:: MATERIAL FOR THIS EXERCISE
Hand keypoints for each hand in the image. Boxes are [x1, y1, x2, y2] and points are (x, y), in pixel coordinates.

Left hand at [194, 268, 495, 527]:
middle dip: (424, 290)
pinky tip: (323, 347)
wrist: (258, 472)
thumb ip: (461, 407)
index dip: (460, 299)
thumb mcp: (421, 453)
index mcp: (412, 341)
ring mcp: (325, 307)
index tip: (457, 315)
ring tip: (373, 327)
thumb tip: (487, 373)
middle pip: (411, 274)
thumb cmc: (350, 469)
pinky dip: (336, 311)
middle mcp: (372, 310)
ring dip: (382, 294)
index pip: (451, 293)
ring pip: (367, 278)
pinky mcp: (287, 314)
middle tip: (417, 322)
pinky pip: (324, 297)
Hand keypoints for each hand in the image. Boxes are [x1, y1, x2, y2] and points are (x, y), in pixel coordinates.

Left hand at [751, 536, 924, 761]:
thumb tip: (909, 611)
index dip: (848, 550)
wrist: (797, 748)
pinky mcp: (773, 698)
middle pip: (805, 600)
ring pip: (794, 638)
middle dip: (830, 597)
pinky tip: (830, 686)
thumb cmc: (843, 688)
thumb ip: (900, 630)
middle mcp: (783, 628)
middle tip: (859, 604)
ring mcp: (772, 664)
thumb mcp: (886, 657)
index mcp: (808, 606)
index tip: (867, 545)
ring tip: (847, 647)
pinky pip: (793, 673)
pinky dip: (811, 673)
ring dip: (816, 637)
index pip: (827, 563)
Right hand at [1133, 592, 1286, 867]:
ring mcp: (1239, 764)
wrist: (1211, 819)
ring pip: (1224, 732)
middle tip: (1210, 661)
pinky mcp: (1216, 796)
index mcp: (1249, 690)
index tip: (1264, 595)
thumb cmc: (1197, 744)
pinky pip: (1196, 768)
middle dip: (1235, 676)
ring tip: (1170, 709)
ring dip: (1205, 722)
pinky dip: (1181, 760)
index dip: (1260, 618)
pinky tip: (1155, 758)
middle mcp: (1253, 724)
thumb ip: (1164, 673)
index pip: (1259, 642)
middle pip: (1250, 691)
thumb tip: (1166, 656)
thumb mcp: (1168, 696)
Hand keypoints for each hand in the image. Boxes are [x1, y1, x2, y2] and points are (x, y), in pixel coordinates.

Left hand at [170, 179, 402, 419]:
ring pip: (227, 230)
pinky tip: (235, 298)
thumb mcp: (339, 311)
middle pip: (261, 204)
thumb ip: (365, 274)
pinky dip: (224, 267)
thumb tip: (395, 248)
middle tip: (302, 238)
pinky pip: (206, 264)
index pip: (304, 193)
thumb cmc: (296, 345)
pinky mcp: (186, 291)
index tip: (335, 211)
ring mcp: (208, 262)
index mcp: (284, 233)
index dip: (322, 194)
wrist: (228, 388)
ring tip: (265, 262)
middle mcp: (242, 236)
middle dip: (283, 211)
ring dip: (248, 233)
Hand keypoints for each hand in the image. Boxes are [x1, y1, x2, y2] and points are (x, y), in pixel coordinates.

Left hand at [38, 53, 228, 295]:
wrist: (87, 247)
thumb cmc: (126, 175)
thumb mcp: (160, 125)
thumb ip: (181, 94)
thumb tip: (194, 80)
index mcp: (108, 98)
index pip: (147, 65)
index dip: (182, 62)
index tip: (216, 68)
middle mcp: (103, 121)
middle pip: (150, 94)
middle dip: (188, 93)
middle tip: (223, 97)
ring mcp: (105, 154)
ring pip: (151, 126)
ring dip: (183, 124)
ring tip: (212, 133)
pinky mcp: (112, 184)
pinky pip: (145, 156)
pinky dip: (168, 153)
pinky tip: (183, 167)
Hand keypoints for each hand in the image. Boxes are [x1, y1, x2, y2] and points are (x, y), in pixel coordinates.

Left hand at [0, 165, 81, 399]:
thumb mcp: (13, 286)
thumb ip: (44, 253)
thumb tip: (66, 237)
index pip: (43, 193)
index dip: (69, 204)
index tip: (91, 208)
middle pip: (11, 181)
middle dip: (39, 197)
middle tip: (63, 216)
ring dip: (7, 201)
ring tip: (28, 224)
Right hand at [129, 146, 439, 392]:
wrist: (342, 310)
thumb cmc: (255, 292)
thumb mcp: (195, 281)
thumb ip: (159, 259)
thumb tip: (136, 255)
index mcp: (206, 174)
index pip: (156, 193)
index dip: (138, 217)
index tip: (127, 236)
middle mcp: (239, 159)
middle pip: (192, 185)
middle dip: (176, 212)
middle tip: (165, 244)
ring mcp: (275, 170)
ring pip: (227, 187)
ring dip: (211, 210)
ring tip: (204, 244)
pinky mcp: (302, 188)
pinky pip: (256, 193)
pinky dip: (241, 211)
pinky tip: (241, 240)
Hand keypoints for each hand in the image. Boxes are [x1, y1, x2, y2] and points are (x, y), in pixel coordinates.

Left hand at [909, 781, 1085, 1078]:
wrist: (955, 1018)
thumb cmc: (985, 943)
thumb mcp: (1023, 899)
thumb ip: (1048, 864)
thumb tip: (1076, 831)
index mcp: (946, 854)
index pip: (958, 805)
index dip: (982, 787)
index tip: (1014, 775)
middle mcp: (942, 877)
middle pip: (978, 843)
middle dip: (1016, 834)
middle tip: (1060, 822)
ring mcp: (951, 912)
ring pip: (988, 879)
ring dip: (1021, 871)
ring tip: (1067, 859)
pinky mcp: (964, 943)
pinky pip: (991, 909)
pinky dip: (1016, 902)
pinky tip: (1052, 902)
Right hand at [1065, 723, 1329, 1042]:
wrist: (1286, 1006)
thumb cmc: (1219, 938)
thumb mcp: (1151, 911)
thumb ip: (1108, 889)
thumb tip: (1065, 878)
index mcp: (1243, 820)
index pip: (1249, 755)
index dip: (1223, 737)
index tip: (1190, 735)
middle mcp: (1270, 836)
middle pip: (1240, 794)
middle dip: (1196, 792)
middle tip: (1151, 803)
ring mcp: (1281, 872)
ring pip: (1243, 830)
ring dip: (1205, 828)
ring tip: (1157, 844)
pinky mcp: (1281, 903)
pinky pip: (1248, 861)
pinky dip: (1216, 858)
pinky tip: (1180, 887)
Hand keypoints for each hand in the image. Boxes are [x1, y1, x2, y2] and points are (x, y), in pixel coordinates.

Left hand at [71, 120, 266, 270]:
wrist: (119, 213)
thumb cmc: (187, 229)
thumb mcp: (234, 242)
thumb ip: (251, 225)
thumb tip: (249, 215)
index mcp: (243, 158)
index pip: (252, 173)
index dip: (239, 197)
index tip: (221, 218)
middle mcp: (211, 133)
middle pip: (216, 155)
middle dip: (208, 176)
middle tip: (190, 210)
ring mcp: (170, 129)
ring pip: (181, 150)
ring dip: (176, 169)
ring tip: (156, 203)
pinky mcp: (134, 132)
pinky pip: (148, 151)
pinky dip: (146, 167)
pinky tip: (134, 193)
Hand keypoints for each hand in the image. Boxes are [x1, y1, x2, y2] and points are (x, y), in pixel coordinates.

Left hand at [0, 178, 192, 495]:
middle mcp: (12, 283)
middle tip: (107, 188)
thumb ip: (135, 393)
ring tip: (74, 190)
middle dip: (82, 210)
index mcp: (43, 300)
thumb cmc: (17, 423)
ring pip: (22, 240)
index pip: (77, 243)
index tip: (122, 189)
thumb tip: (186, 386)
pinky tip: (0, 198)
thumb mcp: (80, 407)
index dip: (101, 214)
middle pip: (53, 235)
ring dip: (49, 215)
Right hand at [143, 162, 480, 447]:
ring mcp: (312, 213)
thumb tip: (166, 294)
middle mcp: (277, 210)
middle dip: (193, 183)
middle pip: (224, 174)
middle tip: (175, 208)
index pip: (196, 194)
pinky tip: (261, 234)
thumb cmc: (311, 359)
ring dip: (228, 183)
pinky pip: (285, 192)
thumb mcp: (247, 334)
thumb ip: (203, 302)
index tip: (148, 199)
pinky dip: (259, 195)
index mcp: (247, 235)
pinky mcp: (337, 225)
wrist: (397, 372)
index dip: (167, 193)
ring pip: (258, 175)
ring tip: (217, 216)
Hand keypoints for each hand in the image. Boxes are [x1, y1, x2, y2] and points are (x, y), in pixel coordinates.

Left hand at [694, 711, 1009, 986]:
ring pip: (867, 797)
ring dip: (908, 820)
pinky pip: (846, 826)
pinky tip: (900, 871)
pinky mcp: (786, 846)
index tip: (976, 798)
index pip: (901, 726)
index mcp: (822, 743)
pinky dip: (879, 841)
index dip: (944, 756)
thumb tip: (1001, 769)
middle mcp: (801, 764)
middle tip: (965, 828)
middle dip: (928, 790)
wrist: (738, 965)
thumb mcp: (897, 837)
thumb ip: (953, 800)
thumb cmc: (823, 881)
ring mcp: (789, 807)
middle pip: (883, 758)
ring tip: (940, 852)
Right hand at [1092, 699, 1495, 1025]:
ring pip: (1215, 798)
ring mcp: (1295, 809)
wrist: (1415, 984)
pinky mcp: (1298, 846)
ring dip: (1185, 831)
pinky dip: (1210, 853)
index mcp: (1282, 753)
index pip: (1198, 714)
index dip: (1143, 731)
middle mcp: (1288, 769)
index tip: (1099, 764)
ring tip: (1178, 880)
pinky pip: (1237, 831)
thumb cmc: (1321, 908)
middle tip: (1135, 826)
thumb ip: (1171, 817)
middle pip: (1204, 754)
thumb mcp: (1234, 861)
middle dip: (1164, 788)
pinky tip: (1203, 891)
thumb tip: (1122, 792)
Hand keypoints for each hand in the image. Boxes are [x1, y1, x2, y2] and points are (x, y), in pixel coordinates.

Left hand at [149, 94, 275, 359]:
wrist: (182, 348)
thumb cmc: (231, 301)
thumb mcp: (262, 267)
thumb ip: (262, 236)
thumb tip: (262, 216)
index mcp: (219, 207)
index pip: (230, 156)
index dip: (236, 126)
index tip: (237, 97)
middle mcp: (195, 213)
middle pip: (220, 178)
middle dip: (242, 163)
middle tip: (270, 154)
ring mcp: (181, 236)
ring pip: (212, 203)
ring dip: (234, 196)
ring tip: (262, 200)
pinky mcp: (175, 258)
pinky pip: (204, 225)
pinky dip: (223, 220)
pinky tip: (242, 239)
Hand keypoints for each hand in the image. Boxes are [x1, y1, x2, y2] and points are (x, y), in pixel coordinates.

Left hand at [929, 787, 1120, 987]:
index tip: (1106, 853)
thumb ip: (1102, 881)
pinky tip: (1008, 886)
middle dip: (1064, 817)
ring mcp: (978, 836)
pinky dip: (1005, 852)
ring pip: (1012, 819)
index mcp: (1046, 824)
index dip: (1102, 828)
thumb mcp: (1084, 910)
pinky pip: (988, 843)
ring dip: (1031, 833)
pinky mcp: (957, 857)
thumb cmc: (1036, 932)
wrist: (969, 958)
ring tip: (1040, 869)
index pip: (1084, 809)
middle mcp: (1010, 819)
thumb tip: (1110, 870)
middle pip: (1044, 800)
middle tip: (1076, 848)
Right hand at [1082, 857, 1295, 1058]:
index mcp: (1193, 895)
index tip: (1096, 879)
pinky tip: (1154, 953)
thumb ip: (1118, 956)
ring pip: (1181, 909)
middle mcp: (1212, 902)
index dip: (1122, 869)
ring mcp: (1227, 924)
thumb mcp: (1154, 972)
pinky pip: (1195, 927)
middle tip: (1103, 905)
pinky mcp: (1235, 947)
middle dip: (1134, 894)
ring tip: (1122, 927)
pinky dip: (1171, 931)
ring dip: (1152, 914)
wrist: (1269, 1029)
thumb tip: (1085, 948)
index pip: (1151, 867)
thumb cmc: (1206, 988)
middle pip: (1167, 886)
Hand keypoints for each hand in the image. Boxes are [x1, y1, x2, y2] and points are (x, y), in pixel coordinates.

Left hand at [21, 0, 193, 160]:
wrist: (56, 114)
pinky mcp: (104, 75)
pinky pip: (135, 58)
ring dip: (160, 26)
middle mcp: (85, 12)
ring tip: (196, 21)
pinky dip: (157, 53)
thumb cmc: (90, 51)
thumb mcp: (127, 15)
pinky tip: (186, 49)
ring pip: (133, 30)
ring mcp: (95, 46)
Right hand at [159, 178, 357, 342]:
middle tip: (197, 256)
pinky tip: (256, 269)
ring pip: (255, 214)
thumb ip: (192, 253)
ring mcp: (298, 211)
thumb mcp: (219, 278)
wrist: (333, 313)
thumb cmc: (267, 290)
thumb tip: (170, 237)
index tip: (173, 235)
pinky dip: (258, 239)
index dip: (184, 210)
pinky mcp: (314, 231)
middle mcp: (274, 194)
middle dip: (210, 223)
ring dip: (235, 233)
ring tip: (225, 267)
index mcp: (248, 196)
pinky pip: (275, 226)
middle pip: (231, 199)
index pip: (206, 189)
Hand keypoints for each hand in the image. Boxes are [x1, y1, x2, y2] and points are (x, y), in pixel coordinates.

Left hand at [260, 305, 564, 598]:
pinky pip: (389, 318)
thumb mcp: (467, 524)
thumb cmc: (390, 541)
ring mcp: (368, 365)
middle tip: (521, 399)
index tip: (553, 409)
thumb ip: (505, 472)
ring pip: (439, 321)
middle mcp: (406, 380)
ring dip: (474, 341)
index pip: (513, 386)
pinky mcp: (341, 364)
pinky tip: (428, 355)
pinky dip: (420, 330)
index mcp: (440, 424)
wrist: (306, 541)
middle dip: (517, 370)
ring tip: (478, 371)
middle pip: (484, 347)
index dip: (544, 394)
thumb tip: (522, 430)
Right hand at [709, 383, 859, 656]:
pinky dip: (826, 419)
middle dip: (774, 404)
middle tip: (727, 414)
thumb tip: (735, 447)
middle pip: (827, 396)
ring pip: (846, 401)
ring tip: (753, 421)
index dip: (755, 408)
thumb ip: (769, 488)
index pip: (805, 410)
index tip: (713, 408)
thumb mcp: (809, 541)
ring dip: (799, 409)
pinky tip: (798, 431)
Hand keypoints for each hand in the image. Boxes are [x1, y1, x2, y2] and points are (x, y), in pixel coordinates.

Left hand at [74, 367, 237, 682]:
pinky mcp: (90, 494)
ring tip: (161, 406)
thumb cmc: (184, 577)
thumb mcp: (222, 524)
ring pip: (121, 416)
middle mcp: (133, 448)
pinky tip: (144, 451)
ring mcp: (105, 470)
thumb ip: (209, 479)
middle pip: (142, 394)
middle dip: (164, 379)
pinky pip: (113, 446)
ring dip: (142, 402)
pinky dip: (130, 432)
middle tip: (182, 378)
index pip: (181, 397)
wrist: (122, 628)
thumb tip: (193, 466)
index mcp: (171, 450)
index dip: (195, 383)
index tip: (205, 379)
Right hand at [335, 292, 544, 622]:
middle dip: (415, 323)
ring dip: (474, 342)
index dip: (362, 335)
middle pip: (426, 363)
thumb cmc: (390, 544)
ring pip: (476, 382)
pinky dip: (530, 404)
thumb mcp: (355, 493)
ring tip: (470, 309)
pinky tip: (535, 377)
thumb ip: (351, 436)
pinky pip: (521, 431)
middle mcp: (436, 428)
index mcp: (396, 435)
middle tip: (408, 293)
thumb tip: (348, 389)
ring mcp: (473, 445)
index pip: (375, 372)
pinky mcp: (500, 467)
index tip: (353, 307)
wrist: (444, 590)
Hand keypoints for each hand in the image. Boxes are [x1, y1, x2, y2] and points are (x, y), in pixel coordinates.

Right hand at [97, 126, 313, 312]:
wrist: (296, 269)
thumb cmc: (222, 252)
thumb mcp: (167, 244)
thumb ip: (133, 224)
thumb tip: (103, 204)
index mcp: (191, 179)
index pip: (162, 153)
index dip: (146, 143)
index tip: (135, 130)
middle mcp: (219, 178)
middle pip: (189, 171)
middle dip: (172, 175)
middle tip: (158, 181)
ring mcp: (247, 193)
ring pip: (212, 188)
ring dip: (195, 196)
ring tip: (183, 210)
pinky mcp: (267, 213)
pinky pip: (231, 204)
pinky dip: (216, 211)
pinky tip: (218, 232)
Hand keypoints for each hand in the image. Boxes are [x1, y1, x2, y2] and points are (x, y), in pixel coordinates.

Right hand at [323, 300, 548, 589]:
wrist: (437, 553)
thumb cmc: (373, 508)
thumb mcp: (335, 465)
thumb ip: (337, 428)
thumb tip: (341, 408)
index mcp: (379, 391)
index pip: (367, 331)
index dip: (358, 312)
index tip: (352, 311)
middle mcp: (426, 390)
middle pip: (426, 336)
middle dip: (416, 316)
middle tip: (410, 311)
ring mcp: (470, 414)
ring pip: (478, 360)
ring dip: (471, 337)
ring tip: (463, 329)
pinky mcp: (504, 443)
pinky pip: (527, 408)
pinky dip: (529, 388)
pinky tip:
::::
### [ASSIGNMENT]
Using the data above, copy each line that contains "Right".

### [RESPONSE TO THIS EXERCISE]
Right hand at [1133, 592, 1286, 867]:
Right hand at [129, 146, 439, 392]:
Right hand at [1065, 723, 1329, 1042]:
Right hand at [143, 162, 480, 447]:
Right hand at [1092, 699, 1495, 1025]:
Right hand at [1082, 857, 1295, 1058]:
Right hand at [159, 178, 357, 342]:
Right hand at [709, 383, 859, 656]:
Right hand at [335, 292, 544, 622]:
Right hand at [97, 126, 313, 312]:
Right hand at [323, 300, 548, 589]:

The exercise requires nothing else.